The government has failed and the approach taken is totally wrong.

Fraser Bailey
Fraser Bailey
3 years ago

‘Pubs and restaurants could start to operate similarly ” red lane on one day, amber for most of the week and green on Fridays and Saturdays when young people and the increasing number of immune and vaccinated can do as they please without being accused of being selfish. Transport could work on similar rush-hour principles, and even schools would be safer than they are now with a class or stream reserved for students…’

Yet more complex and useless rules etc. Have you thought of becoming an MP Freddie?

Michael Dawson
Michael Dawson
3 years ago
Reply to  Fraser Bailey

They wouldn’t necessarily need to be rules. I took them as a suggestion for what businesses might do to meet demand, reflecting the relative numbers of cautious, less cautious and ‘not bothered/probably immune’ people in the population. Different businesses could try different things. I assume your objection is to the rules, not the complexity. Any market is complex because there are lots of providers, all offering something slightly different.

Chris C
Chris C
3 years ago
Reply to  Michael Dawson

How would the people in the pub on an orange night (social distancing, masks….) know that some of the drinkers weren’t ‘green’ folk wanting a drink that night?

Yes, the green folk would be following orange rules for that hour, but they would previously have been mixing with people on a green basis giving them a much higher risk of being infectious even when distanced.

kev.ingram61
kev.ingram61
3 years ago

The traffic light system sounds good on paper, but it’ll need some sort of identification as to whether you can enter on certain days, that brings us back to Hancock’s “Freedom Passes” or Dido Hardings NHS track and trace app, neither of which are acceptable.

Fraser Bailey
Fraser Bailey
3 years ago
Reply to  kev.ingram61

‘The traffic light system sounds good on paper.’

No it doesn’t. It sounds like the sort of demented scheme that only a member of the British civil service could dream up, then sell to an equally demented bunch of ministers.

Robin Lambert
Robin Lambert
3 years ago

Ken ”Boris”Dodd.. ”Tears for souvenirs” Inept ..We see A lack of leadership in Conservatives, lib-dims,Labour,greens,Snp,plaid ..Lockdowns dont work..This the ”Pink Elephant” Syndrome, well as there are None sighted,it must be correct…

nick harman
nick harman
3 years ago

All too complicated. Total lockdown is the only practical way.
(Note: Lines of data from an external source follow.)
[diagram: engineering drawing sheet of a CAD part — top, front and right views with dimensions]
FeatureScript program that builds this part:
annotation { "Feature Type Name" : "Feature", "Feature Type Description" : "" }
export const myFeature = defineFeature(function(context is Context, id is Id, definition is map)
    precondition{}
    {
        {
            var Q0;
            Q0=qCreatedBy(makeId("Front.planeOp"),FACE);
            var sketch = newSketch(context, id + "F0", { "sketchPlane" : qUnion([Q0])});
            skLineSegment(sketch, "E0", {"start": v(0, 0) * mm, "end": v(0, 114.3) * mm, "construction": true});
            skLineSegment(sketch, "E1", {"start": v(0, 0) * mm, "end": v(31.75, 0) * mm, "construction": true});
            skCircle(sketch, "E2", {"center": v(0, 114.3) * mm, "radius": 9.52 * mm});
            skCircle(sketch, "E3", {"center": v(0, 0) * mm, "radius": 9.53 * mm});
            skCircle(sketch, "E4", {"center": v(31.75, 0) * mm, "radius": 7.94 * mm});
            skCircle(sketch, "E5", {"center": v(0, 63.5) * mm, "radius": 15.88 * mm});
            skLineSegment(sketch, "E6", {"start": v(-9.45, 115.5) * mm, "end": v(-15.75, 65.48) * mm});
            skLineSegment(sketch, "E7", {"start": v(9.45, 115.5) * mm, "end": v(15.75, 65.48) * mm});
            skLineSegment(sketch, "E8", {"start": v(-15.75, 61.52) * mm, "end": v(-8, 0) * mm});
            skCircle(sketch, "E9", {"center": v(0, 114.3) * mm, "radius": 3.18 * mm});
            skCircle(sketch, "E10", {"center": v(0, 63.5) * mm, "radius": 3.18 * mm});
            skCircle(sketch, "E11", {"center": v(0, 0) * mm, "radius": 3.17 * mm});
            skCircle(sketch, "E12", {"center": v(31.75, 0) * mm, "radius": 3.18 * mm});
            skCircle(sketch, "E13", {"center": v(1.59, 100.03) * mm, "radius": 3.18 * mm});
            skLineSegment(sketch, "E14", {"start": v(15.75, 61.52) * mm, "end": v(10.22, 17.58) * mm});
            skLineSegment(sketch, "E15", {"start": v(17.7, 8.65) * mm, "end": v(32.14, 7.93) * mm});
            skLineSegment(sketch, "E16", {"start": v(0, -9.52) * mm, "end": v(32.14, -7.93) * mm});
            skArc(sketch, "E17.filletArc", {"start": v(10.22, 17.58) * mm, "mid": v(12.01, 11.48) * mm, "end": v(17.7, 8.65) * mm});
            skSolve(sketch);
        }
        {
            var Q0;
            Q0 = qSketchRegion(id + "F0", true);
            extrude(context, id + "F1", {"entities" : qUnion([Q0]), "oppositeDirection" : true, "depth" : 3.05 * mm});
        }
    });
That or don’t bother at all.

Nick Whitehouse
Nick Whitehouse
3 years ago
Reply to  nick harman

Don’t worry Nick.
I am sure we can invent some especially simple rules for you to follow.

Leave the rest of us to do that complicated stuff, called thinking for ourselves.

Alex Lekas
Alex Lekas
3 years ago
Reply to  nick harman

I’m sure total lockdown will have no consequences at all. None. What a luxury to be able to made decisions that have no impact on oneself.